I slid my chair up next to hers, on the screen was an image of a middle aged man, his bio told me he was a scientist.

"Who's that?" I asked.

"Dr Waylon Jennings, he's nuclear scientist, for the DOD, specialises in nuclear weaponry."

"Okay?" I mused.

"He's been reported missing, yet he's been out of contact for months without anyone raising any flags."

"How is that possible?" I asked, straightening in my seat.

"He went on vacation, only thing is, he never came back," Bella responded.

"Surely they would've kept track of his whereabouts?"

"Obviously not, he's been gone for nearly three months now.  I'm thinking our missing scientist is with the missing plutonium and if I'm right I think the Volturi are trying to start a war."

"Holy shit, how do we alert them to this without drawing attention to ourselves?" I asked.

"I pin it to my streams, and let my computer flag it, if they're watching my data, then the programme I wrote to connect flags should alert those that need to know to the data," Bella said.

"Baby, you are a genius, I don't understand much of what you just said, but if it works hey I'm all for it," I said kissing her quickly.

*~*~*~*~*~*~*


When Jasper called later that day, we informed him of what we had found, he promised to keep an eye on things in DC, I didn't dare to ask how he would do that, the guy had his ways and regardless of how hokey they seemed, I trusted him. He informed us that they had a lead on the traitor, no details were given, but he was confident in what he had discovered. Both Bella and I were keen for this to be over, we really were starting to suffer from cabin fever; we needed to get back in the game.

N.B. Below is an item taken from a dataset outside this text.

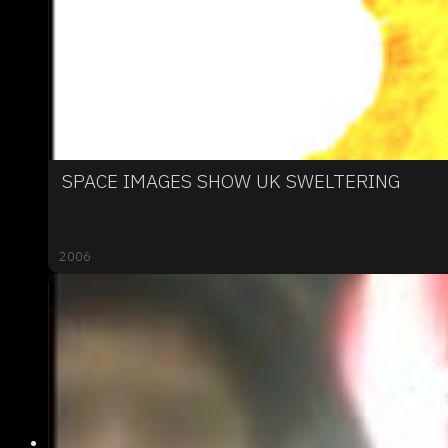
SPACE IMAGES SHOW UK SWELTERING
2006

After hanging up with Jasper, I went about my normal routine, check the perimeter, check the gun cases, and lock up the cabin for the night. Meanwhile Bella returned to the panic room and it was there that I found her once my routine chores were complete, hunched over the computer, fingers gliding at speed across the keyboard, endless streams of data speeding across the multiple screens. She was in her element and I stood just inside the door in awe of her. She was relentless in her search for the truth and I knew that I would have difficulty removing her from her post tonight, she was heavily focussed, the air around her crackled with determination. With nothing more that I could do, I headed up to the kitchen, flipping the switch on the coffee machine, if I could do nothing but bring her coffee, then that is what I would do, I could support her in her endeavour to get us home.

Around 3am she sat back in her chair, weariness covering her features, I moved from my chair opposite and stood behind her, placing my hands on her shoulders I gently massaged the tight muscles beneath her sweatshirt. Bella's head fell against the back of the chair as she groaned in appreciation.

"You wouldn't believe how good that feels."

"I have an idea," I responded with a slight grin.

"I've been looking into Dr Jennings. I can only assume that he is operating under duress, his background shows no affiliation with the Volturi or anyone involved with them. If he does make a device, which I know he has the knowledge to do, I'm worried about the target," she said sighing as I hit a particularly tender point on her shoulder.

"What sort of payload are we talking about; perhaps if we understand the potential size we can determine the possible targets?"

"Think Hiroshima and Nagasaki, I'm not suggesting that they'll recreate 'fat man' but in the sense of devastation they could cause, then the potential is on a similar scale," she replied grimly.

"Okay, now we know potentially what we're up against, we need to find out the who, the where, and the why, do you think you can dig up any more information on the Volturi? I think if we can know our enemy, then we'll understand better why they're doing this."

"I can do that," she answered with a nod, moving to assume her position in front of the terminal.

I placed a hand on her shoulder to stop her. "Tomorrow... you're tired and need to rest; it will still be here in the morning."

Bella looked up at me, her face drawn with fatigue, before taking my hand in hers. We ascended the stairs in silence, flicking light switches as we went. Tomorrow, we would begin to hone in on the Volturi.